Data: Computed from California Department of Social Services Community Care Licensing Division (CCLD) inspection records, ingested into AssistedLiving.fyi. Safety scores reflect the inspection record as of May 2026 and may change as new visits are documented. The FYI Safety Score is provided for informational purposes only and is not a guarantee or prediction of the safety, quality, or suitability of any facility. Always visit in person before deciding.
Frequently asked questions
How many small (6-bed) assisted living homes are in Bakersfield?
There are 108 small assisted living homes in Bakersfield, defined as facilities licensed for 6 beds or fewer. That is 87.1% of the 124 licensed assisted living facilities in the city. Bakersfield has one of the highest small-home shares of any major California city.
Which Bakersfield small home has the highest safety score?

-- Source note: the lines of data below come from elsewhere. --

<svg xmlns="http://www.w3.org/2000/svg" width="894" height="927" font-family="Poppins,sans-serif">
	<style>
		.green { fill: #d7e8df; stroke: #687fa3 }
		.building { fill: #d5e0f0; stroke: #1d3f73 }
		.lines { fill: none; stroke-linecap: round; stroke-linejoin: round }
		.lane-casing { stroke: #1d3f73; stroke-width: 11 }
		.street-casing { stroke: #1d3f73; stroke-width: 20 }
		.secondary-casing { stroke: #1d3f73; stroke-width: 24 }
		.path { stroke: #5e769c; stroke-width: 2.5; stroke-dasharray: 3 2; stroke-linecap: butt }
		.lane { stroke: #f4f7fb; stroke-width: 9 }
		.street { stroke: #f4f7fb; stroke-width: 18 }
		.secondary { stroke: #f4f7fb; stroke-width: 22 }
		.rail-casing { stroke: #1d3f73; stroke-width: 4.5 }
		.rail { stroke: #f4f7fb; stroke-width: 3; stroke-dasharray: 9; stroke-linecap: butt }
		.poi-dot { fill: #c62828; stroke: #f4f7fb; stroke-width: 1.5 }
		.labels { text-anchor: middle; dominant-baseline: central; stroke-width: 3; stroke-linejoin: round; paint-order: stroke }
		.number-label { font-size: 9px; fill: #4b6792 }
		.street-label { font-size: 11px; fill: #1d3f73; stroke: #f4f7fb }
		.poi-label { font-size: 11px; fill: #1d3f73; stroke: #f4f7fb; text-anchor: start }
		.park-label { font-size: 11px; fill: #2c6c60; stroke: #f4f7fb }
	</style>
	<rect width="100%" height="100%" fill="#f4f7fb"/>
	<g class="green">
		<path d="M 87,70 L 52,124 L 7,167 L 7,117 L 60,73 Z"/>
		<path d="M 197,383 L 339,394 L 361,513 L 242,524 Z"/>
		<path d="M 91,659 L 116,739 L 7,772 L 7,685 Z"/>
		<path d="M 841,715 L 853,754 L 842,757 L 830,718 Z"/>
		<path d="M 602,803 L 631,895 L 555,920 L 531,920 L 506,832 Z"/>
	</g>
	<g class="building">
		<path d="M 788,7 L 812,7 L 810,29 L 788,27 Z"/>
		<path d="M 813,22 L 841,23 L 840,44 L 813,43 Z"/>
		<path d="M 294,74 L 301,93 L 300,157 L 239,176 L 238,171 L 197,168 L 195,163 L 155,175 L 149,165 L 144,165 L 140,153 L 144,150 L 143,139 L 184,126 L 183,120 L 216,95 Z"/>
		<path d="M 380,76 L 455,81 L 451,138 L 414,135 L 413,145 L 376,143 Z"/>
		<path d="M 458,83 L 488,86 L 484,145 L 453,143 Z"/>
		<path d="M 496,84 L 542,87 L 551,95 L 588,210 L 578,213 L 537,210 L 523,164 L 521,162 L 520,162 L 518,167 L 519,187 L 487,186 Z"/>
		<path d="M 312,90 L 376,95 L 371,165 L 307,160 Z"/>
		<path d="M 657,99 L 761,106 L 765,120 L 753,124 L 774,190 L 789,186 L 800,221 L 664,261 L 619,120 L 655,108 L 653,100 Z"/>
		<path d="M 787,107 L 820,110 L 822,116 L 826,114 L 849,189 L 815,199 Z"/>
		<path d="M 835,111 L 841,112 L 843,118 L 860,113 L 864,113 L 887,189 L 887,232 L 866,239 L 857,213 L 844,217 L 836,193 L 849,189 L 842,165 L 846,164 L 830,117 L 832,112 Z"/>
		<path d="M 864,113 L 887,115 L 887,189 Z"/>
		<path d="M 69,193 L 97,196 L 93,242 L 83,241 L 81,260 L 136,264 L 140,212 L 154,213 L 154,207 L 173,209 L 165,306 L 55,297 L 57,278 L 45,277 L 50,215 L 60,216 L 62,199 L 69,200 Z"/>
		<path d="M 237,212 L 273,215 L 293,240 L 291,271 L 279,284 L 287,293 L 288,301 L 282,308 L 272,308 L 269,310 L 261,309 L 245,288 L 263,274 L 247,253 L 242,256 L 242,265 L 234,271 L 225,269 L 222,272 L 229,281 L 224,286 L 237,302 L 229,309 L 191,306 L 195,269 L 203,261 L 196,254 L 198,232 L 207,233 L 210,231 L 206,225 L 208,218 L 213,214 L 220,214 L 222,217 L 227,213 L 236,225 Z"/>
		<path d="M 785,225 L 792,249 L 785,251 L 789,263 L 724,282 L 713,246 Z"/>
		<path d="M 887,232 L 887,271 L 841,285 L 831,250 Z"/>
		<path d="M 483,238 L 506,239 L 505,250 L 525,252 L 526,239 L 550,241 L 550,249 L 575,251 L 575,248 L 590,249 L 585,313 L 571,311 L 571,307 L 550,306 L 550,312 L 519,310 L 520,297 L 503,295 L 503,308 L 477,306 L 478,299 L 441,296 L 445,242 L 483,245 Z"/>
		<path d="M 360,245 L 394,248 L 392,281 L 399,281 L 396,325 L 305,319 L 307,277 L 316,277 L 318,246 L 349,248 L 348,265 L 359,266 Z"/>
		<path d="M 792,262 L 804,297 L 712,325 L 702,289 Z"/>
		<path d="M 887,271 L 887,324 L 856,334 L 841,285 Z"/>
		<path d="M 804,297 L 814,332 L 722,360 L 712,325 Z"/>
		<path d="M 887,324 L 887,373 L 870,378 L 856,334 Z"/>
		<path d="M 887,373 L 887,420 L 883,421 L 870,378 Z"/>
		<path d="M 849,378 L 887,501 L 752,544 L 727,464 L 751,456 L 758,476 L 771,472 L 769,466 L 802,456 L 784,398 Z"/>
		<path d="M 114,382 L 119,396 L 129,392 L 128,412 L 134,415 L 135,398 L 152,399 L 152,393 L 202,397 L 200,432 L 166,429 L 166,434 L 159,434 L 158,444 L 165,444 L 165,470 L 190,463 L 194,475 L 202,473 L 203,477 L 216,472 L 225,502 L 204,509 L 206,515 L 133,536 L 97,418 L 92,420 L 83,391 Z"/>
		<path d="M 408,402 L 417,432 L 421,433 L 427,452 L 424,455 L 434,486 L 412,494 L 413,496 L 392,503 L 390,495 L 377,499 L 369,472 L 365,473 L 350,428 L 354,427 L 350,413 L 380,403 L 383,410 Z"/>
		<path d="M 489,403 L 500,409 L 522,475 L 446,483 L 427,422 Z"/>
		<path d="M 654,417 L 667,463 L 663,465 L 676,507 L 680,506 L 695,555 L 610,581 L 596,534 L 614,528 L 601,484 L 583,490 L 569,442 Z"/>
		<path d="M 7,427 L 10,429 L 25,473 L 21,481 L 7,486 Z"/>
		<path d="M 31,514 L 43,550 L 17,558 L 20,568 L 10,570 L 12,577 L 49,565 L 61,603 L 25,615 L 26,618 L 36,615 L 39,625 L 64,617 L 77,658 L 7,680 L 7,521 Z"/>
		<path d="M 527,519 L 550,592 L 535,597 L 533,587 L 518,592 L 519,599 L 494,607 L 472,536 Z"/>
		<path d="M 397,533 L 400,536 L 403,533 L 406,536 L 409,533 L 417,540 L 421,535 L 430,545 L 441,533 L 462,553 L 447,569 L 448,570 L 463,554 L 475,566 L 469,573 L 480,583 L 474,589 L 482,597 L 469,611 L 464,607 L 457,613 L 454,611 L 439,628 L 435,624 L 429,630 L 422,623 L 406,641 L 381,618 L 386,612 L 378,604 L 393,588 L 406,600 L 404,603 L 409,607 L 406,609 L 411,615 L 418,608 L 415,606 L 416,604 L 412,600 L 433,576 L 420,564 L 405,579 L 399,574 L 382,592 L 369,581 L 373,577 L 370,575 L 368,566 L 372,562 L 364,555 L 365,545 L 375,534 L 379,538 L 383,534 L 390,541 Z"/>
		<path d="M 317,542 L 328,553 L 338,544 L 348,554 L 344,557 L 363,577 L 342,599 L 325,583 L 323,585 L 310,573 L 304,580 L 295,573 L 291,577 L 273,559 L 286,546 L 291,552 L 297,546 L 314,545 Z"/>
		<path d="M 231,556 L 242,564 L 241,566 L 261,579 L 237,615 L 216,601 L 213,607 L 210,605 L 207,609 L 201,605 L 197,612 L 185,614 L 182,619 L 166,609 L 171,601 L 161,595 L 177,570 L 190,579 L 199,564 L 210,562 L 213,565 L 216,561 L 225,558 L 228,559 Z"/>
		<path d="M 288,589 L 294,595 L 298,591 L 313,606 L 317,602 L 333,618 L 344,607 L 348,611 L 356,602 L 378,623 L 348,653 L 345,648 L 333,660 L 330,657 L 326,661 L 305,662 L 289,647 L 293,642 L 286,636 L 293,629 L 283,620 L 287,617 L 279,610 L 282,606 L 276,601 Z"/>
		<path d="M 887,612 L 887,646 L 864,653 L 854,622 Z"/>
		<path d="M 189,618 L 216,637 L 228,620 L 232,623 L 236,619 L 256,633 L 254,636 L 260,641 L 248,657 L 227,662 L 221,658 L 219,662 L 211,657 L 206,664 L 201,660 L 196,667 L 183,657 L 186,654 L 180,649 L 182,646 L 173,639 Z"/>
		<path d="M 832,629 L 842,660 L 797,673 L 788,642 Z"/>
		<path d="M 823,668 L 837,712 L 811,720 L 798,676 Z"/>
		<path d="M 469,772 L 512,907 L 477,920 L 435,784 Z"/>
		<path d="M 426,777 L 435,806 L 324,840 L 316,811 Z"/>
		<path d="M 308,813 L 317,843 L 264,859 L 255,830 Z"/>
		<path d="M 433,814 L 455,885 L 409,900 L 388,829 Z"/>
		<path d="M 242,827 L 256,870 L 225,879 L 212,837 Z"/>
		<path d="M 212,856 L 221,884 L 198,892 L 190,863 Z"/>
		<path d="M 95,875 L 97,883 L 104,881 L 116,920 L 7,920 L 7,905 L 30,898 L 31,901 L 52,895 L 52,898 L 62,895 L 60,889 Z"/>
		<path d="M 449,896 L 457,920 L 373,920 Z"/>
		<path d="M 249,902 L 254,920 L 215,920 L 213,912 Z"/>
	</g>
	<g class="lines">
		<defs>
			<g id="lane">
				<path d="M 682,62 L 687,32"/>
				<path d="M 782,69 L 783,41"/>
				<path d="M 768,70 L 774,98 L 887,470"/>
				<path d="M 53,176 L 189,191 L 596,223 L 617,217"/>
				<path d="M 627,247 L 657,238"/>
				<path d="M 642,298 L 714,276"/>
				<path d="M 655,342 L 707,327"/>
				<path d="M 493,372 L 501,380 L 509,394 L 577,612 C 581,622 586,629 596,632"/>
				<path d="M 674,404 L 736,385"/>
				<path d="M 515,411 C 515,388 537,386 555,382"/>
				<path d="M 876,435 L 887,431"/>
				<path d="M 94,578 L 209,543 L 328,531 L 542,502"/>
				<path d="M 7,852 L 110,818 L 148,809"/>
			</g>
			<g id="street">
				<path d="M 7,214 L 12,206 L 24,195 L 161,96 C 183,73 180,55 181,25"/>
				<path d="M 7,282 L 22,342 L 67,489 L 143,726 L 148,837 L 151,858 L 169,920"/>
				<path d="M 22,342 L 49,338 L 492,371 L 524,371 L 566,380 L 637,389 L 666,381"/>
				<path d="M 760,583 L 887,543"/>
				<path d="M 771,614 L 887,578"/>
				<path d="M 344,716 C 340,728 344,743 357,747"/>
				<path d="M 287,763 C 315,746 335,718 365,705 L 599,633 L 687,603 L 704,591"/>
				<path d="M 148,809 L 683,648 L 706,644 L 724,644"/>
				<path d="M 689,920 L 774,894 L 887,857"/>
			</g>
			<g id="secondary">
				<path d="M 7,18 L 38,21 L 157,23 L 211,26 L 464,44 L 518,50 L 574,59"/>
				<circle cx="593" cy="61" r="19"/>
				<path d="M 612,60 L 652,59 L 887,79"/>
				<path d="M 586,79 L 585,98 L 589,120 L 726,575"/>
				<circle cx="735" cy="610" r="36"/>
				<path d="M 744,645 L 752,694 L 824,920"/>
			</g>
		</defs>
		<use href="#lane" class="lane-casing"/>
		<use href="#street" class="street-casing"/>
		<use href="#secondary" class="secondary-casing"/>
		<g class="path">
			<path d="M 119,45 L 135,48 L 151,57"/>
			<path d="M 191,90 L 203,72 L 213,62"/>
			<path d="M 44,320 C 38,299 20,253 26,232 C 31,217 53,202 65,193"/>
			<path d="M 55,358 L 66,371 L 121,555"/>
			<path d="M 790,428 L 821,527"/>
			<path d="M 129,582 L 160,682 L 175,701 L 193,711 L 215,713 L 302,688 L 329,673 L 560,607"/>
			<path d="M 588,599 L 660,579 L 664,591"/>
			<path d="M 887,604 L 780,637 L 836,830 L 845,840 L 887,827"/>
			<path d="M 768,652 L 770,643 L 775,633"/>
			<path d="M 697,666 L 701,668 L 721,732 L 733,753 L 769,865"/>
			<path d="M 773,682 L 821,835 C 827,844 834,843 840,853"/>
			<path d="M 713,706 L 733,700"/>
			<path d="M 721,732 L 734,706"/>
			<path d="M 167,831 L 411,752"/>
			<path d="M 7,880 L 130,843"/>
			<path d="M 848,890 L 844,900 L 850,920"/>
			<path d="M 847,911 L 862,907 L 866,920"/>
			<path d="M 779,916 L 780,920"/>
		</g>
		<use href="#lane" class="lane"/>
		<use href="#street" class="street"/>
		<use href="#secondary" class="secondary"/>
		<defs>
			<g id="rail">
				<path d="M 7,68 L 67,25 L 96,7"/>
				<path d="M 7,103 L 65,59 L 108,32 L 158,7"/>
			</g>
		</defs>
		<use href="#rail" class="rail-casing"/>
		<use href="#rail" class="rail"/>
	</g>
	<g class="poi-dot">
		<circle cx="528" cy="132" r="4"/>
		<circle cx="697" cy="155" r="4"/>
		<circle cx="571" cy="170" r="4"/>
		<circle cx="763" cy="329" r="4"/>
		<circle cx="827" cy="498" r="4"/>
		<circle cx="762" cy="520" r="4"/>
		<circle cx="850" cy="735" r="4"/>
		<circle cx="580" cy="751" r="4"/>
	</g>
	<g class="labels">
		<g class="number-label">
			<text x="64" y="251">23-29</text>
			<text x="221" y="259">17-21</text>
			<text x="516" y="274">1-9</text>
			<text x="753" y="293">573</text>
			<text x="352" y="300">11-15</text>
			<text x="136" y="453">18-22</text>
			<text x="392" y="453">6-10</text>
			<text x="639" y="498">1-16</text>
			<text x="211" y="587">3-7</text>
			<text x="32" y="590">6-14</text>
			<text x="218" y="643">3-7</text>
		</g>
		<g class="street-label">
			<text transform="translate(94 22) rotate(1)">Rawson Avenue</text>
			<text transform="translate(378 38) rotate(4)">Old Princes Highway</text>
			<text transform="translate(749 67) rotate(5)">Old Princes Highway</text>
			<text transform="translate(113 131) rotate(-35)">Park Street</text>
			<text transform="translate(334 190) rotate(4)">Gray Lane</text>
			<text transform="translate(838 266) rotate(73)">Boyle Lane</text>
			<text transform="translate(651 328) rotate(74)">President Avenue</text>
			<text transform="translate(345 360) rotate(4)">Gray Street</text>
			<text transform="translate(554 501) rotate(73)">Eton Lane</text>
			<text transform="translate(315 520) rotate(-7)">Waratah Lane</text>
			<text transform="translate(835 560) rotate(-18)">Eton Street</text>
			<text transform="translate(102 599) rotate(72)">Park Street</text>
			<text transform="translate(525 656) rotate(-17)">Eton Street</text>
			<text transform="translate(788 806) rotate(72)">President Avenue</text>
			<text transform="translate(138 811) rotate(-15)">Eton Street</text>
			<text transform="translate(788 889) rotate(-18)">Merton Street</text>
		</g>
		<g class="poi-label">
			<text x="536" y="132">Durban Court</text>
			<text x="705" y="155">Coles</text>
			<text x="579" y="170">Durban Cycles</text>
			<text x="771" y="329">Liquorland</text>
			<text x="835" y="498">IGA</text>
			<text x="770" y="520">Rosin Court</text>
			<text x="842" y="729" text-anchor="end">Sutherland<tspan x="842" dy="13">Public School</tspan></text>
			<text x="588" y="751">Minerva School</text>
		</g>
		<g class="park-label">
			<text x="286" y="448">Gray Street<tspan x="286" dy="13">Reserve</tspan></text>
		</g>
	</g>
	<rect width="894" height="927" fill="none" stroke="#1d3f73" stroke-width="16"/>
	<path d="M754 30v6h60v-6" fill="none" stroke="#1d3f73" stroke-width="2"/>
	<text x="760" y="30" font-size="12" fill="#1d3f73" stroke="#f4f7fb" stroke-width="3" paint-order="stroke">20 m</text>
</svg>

Multiple Bakersfield small homes tie at the top with an FYI Safety Score of 9.6, including Joyful Living Care Home LLC, Delian's Manor Senior Care LLC, Bella Vita at Stonington, and Heritage Living II. All four are 6-bed small homes with documented state inspections and clean records.
Are small assisted living homes safer than larger communities?
In Bakersfield, the average FYI Safety Score across small homes is 7.41, compared to 7.09 across all Bakersfield assisted living. Small homes outperform the broader market here, but the Bakersfield market overall scores below the California statewide average. The top of the small-home list is strong; the Poor and Severe bands together hold 15% of Bakersfield small homes, which is higher than most California cities and needs to be named honestly.
How is the FYI Safety Score calculated?
The FYI Safety Score is computed from three components of a facility's public California state inspection record: citations from routine inspections, substantiated complaints, and recency weighting that gives more weight to recent inspections than older ones. Scores run from 1.0 to 10.0. See the full methodology at our safety score page.
About the author
Steve Selzer is the founder of AssistedLiving.fyi. He started this work while searching for assisted living for his mom, who has dementia, after running into the same opaque pricing, sales calls, and impossible-to-read inspection records that every family in the same situation runs into. The site exists to make the information families actually need easier to find.